━━━━━ Material to process ━━━━━

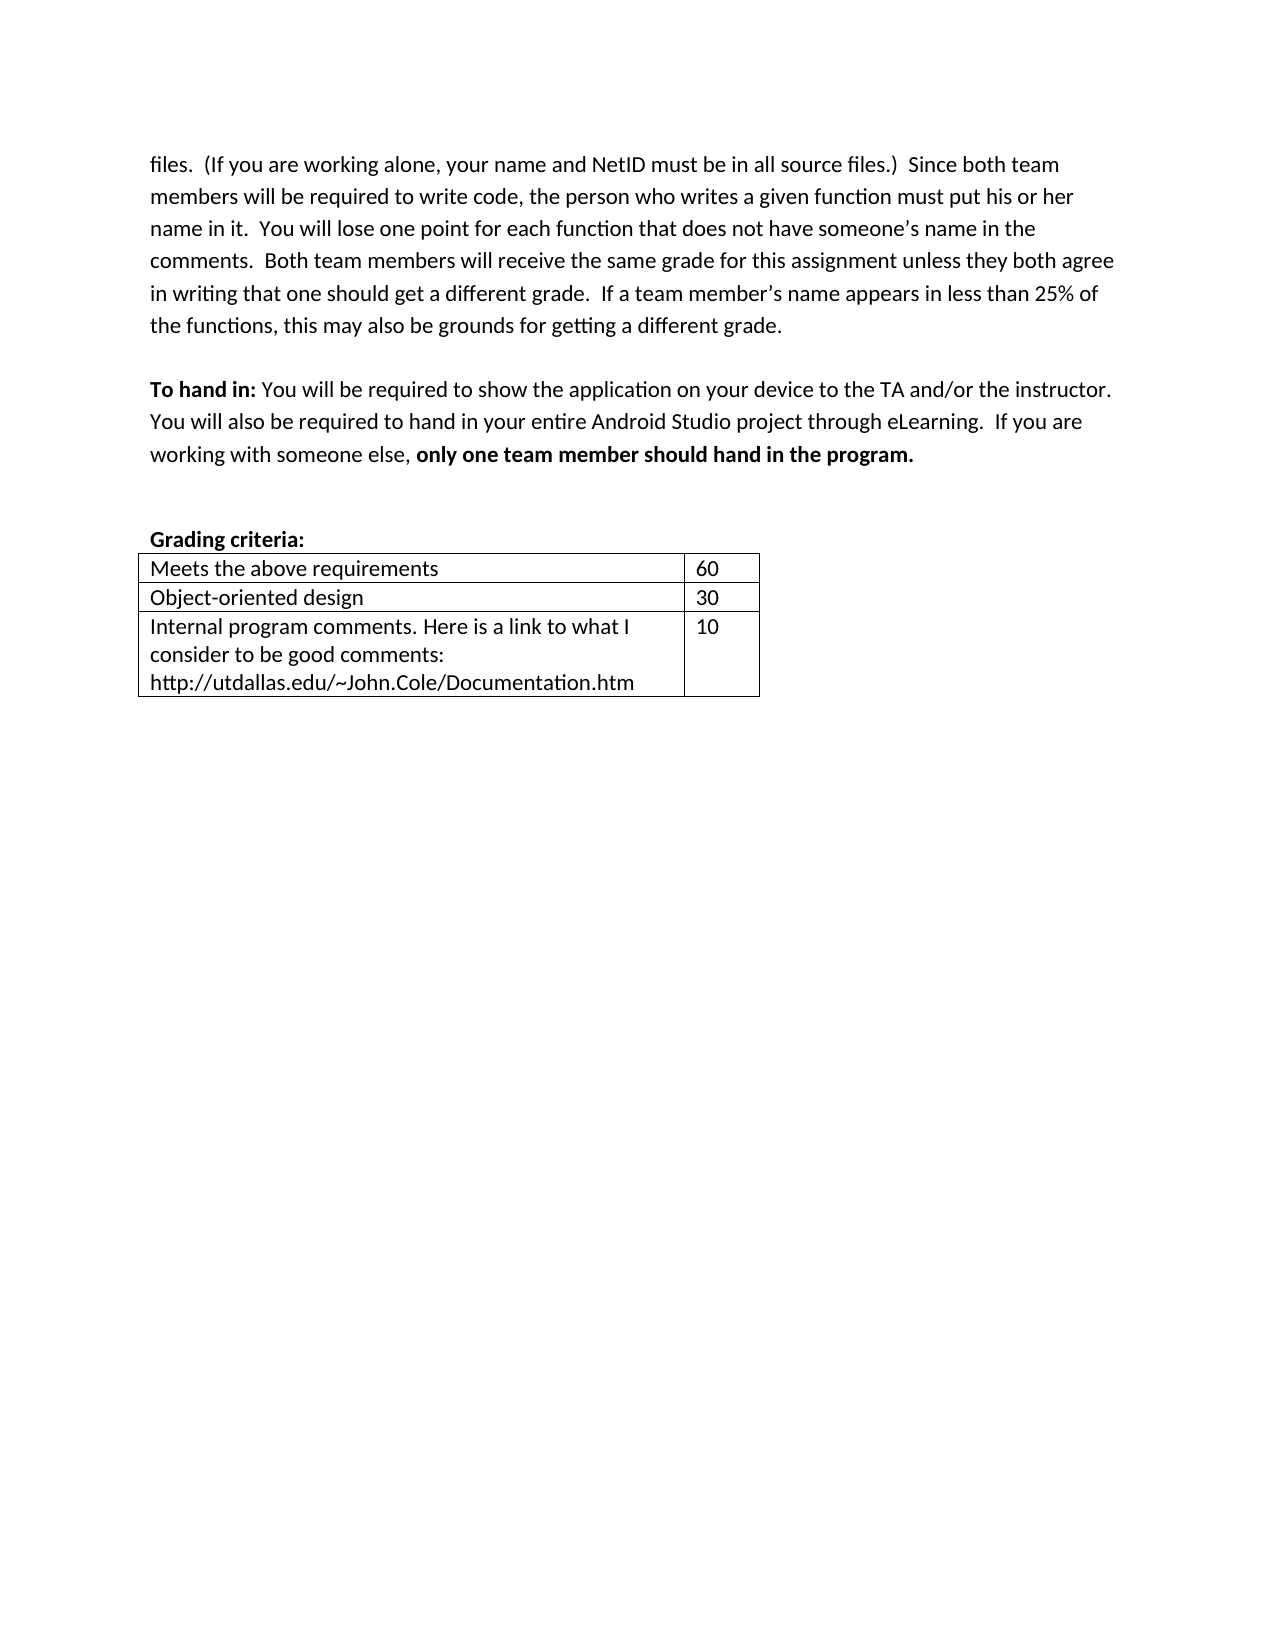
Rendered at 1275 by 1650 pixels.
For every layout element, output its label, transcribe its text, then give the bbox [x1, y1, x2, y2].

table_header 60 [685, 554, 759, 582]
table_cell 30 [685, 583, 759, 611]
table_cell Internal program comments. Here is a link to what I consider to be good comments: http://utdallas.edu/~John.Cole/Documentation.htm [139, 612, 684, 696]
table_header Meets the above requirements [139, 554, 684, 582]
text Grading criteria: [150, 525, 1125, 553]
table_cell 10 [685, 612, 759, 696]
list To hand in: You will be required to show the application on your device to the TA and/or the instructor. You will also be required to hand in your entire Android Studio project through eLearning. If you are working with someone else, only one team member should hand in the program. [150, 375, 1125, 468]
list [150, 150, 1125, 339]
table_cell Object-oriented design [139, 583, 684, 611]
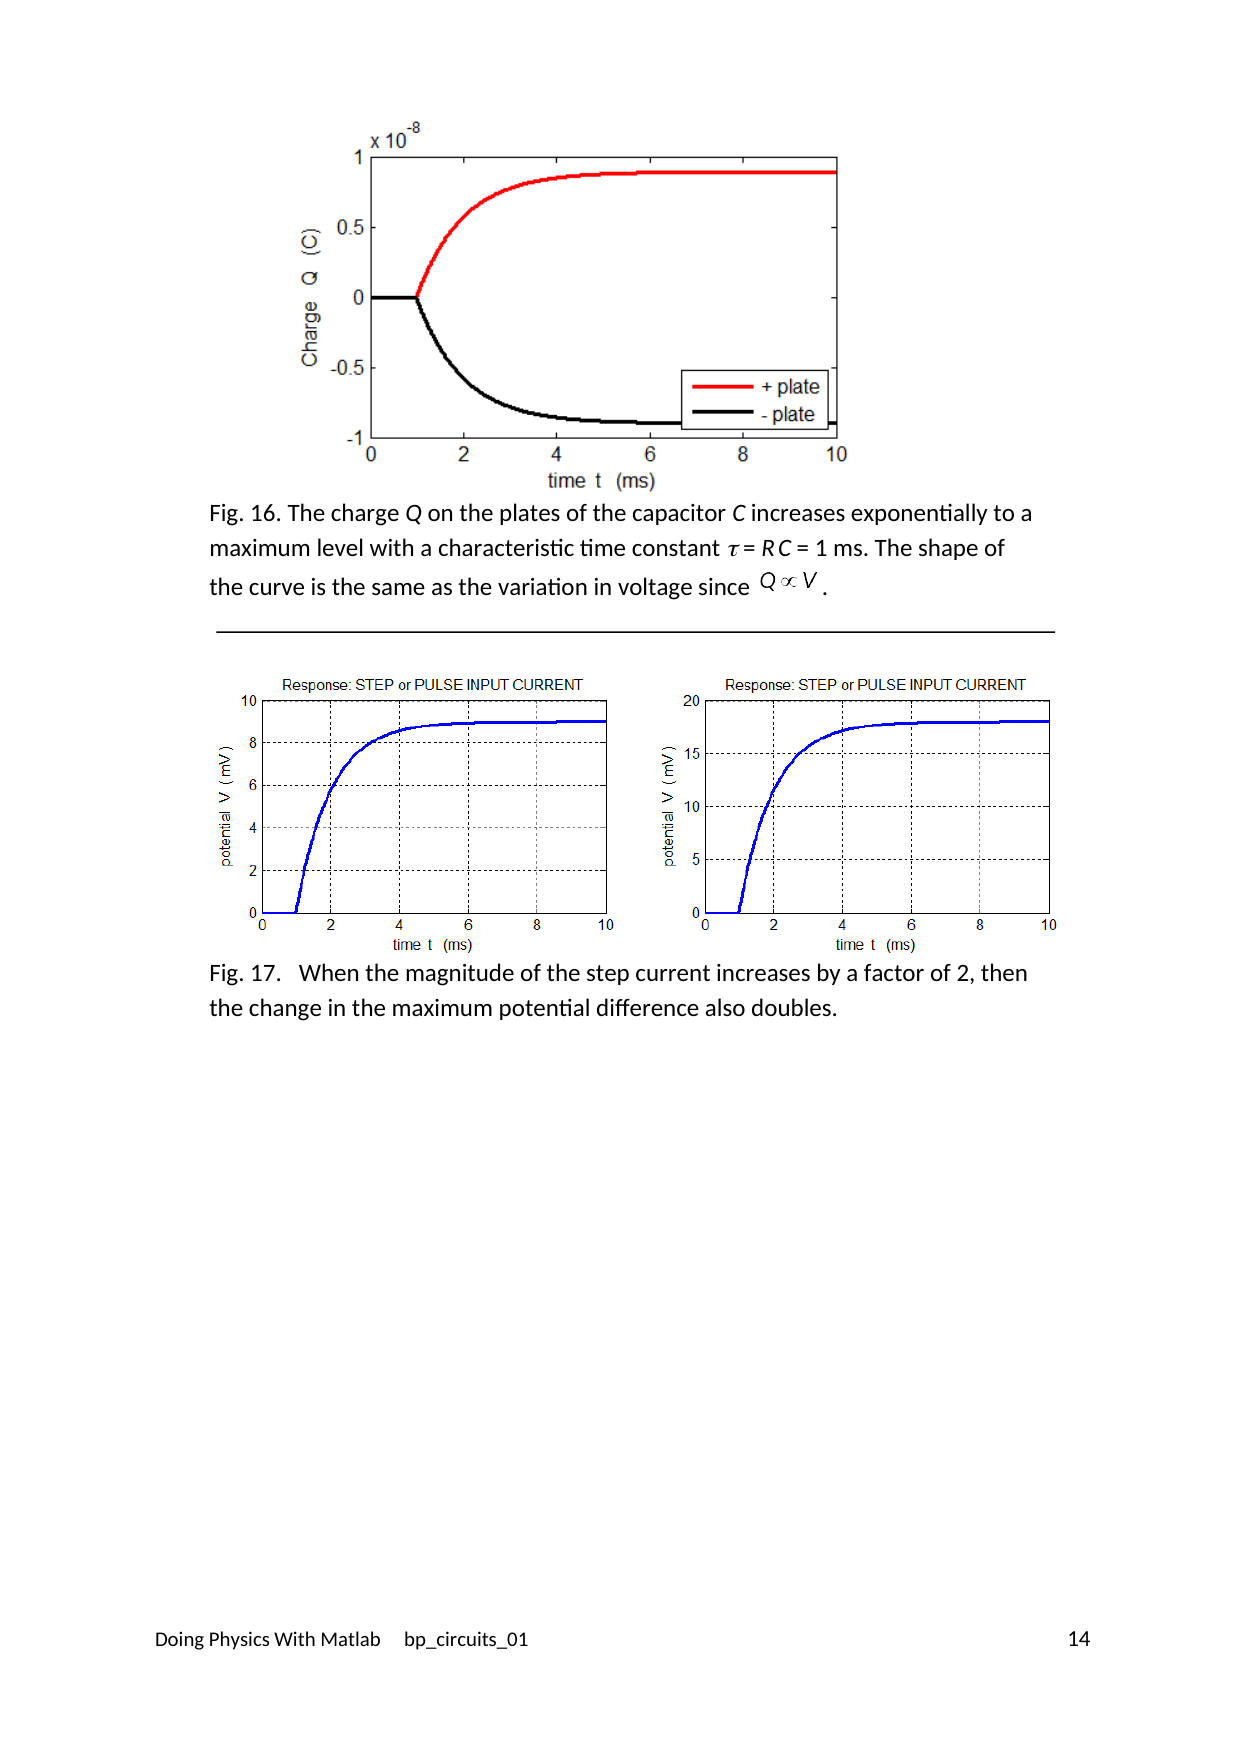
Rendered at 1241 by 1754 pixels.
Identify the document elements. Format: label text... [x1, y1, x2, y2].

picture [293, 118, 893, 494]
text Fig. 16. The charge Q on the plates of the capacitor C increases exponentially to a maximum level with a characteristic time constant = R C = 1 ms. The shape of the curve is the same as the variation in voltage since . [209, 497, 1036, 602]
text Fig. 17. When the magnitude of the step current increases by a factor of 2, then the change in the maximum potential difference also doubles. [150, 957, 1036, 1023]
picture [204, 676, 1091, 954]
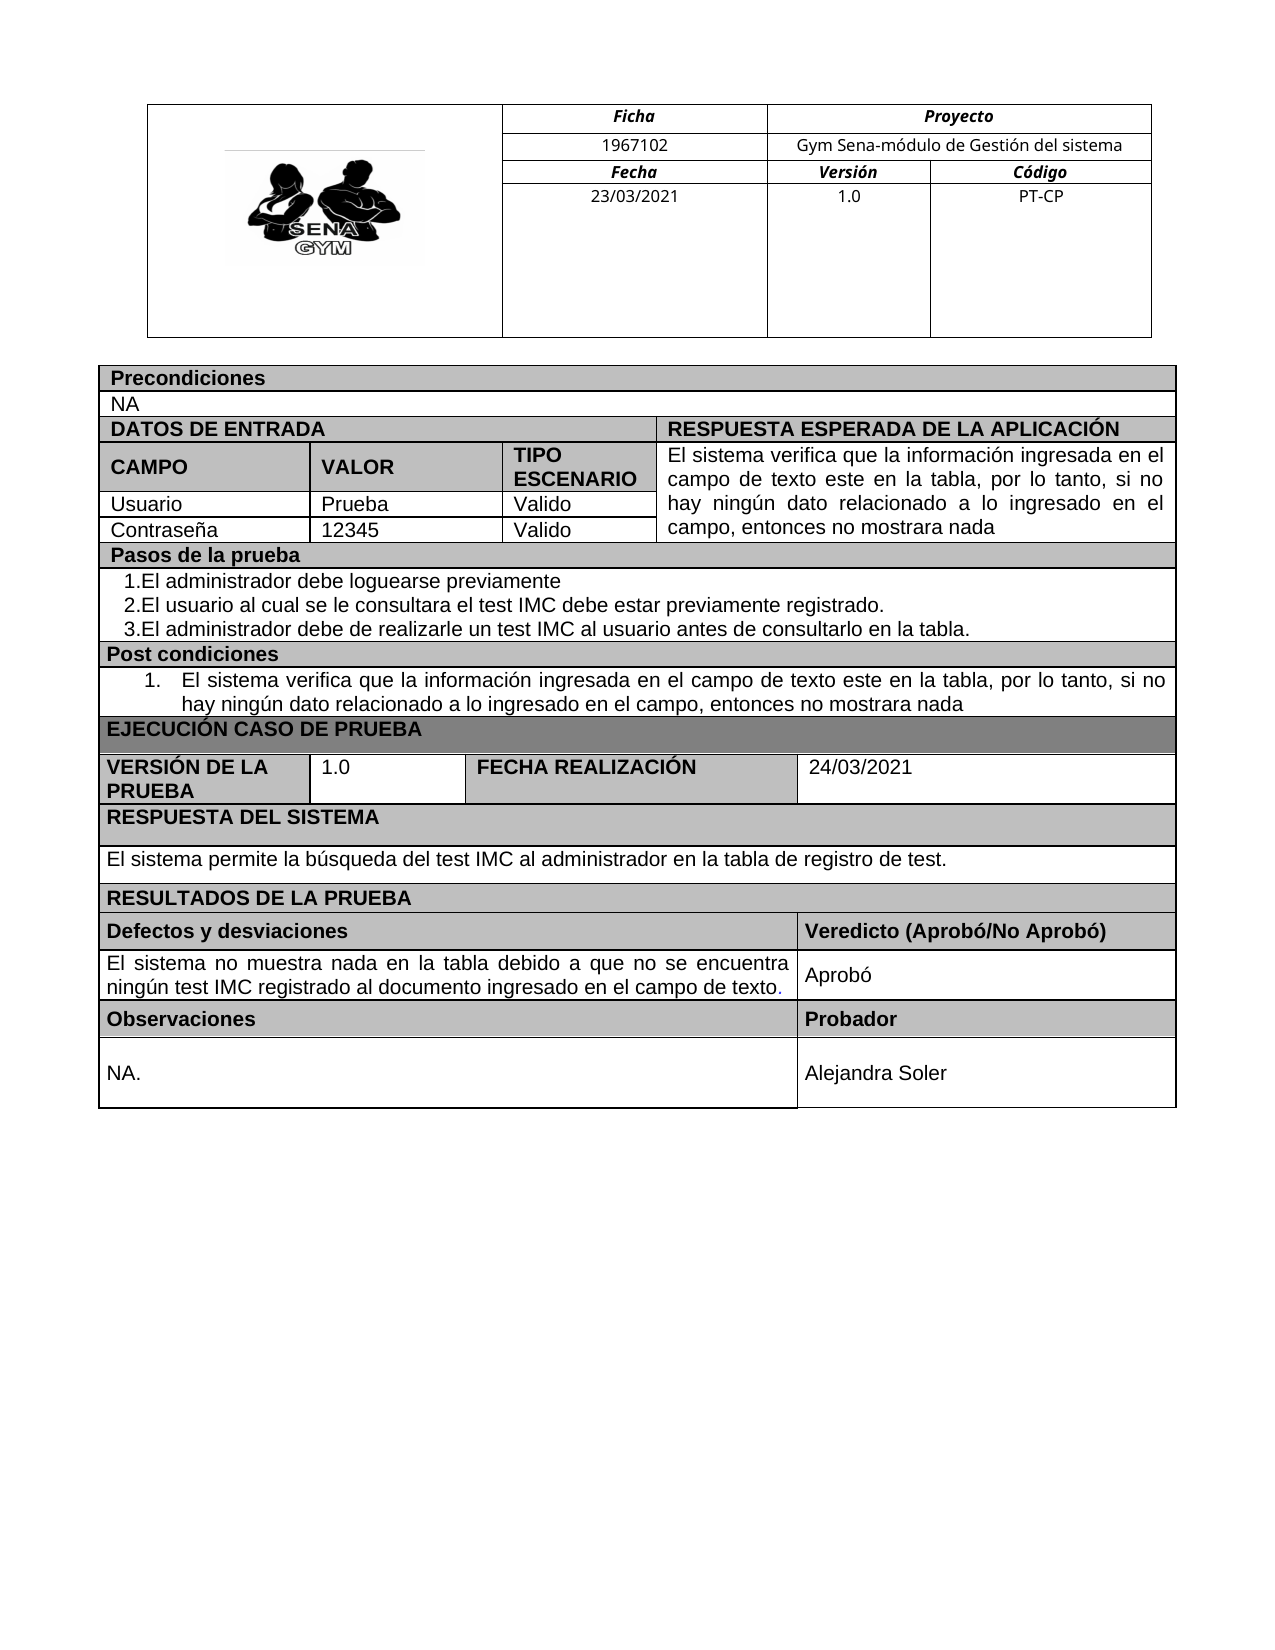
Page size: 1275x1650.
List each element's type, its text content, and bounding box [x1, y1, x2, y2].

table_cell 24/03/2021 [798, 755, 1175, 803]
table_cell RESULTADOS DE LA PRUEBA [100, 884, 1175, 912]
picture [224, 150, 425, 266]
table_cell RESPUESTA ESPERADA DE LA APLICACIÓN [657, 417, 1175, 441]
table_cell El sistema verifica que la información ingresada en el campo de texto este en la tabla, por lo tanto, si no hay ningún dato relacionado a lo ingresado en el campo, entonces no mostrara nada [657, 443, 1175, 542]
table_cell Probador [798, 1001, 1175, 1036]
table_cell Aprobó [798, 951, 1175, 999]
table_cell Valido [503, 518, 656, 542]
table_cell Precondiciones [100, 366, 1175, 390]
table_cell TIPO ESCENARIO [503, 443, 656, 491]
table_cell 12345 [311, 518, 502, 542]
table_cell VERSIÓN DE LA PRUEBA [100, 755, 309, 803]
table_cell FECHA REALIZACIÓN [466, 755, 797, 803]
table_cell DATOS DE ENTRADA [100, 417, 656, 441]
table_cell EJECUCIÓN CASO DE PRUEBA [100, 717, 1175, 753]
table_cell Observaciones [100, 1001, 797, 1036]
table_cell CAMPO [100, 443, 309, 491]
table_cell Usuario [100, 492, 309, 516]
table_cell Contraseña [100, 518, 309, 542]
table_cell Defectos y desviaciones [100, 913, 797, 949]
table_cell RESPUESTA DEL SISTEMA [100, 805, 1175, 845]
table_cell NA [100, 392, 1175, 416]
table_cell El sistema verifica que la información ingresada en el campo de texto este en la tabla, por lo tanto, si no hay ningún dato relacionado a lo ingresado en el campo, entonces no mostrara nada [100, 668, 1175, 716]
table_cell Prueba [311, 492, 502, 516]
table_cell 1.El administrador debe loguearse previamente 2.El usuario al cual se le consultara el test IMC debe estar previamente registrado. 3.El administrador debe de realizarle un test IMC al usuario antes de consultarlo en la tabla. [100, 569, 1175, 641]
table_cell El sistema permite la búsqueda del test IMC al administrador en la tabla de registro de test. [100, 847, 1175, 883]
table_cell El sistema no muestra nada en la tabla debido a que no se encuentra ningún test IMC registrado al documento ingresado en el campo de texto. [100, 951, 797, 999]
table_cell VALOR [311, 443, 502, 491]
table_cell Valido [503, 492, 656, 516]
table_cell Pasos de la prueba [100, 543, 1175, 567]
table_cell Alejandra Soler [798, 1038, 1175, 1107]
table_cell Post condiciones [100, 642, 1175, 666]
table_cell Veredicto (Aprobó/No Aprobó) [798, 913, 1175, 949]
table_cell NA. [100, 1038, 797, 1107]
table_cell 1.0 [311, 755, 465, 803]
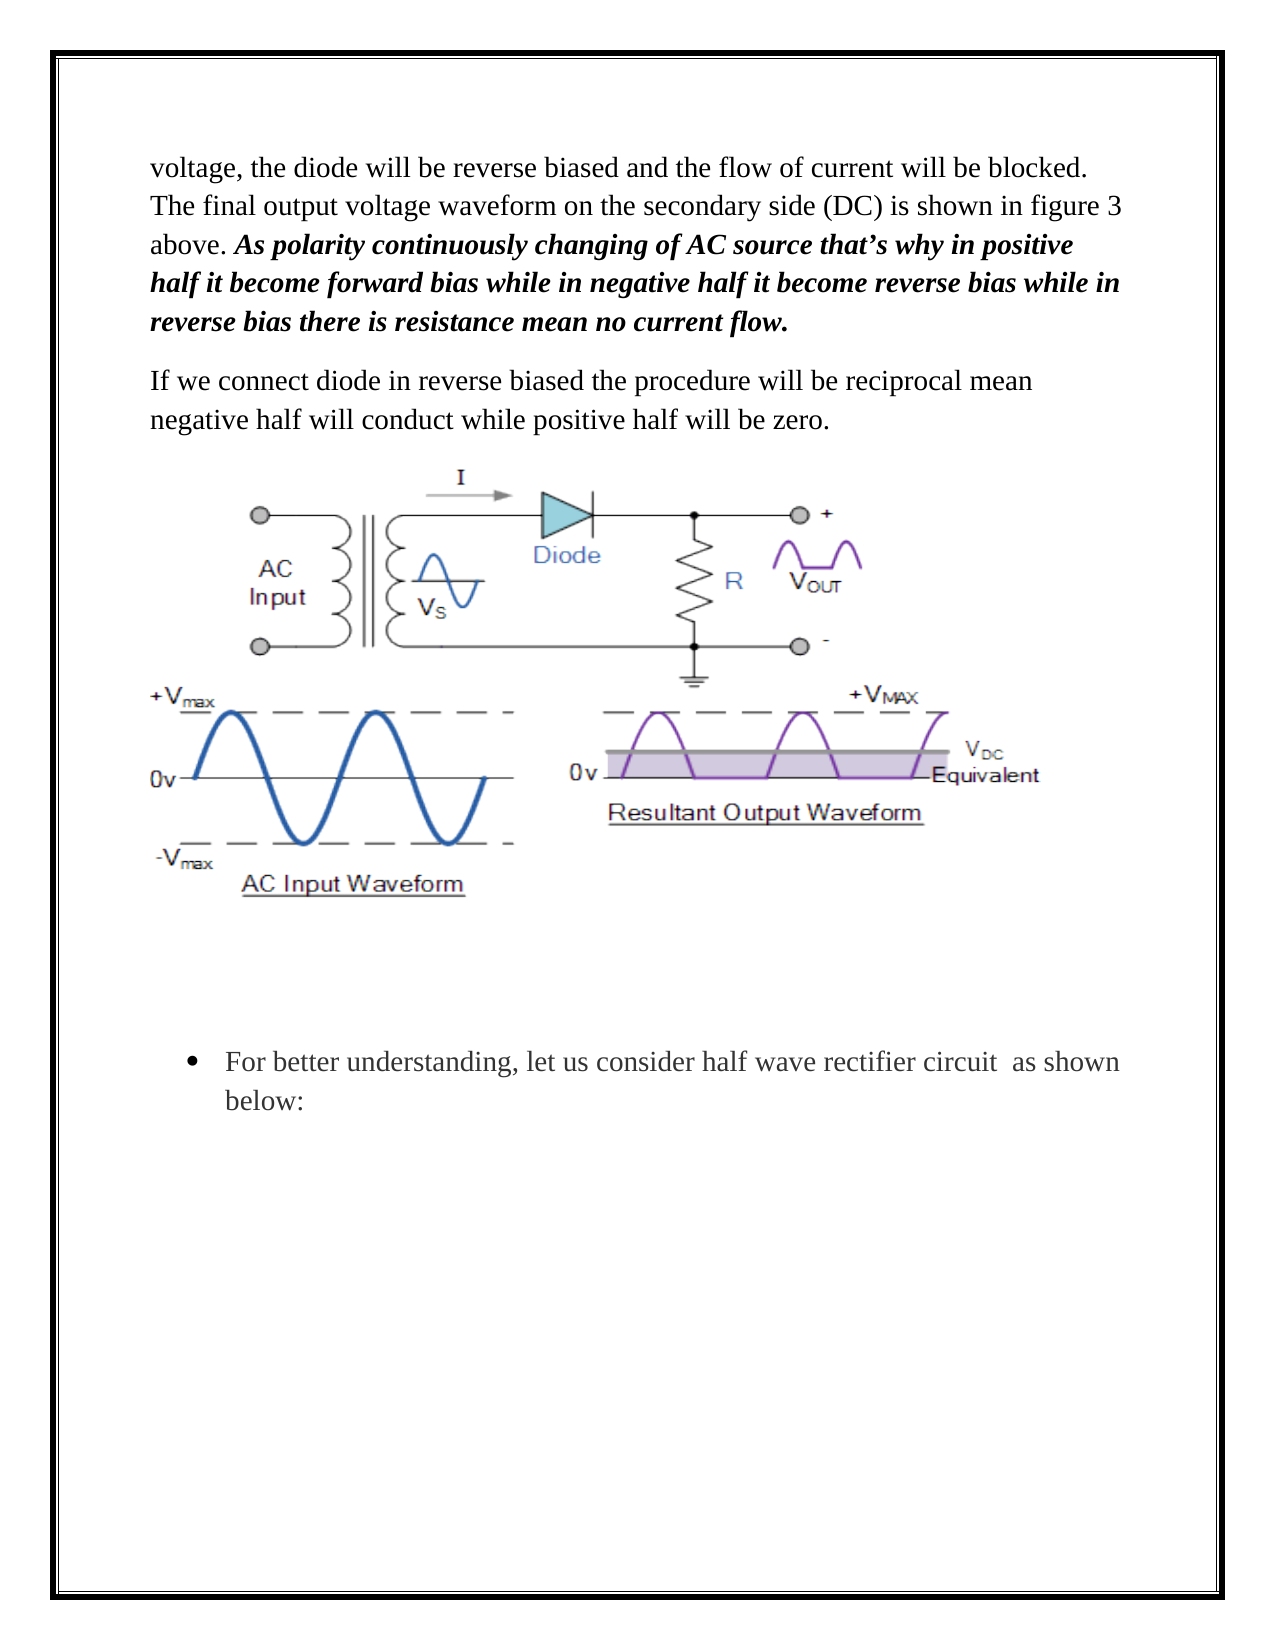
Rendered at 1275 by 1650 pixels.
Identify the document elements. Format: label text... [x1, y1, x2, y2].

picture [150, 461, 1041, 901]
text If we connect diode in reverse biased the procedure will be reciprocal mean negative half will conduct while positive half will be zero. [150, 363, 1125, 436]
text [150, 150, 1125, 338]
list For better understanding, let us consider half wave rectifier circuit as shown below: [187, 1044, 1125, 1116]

━━━━━

◆ **Exercise description**
Quote the records above exactly, from the first line through the line containing "Page size: 1275x1650.", and leave out the pictures.

◆ **Written solution**
Rendered at 1275 by 1650 pixels.
For every layout element, output its label, transcribe its text, then give the bbox [x1, y1, x2, y2].

table_header 60 [685, 554, 759, 582]
table_cell 30 [685, 583, 759, 611]
table_cell Internal program comments. Here is a link to what I consider to be good comments: http://utdallas.edu/~John.Cole/Documentation.htm [139, 612, 684, 696]
table_header Meets the above requirements [139, 554, 684, 582]
text Grading criteria: [150, 525, 1125, 553]
table_cell 10 [685, 612, 759, 696]
list To hand in: You will be required to show the application on your device to the TA and/or the instructor. You will also be required to hand in your entire Android Studio project through eLearning. If you are working with someone else, only one team member should hand in the program. [150, 375, 1125, 468]
list [150, 150, 1125, 339]
table_cell Object-oriented design [139, 583, 684, 611]
Rendered at 1241 by 1754 pixels.
Identify the document elements. Format: label text... [x1, y1, x2, y2].

picture [293, 118, 893, 494]
text Fig. 16. The charge Q on the plates of the capacitor C increases exponentially to a maximum level with a characteristic time constant = R C = 1 ms. The shape of the curve is the same as the variation in voltage since . [209, 497, 1036, 602]
text Fig. 17. When the magnitude of the step current increases by a factor of 2, then the change in the maximum potential difference also doubles. [150, 957, 1036, 1023]
picture [204, 676, 1091, 954]
Page size: 1275x1650.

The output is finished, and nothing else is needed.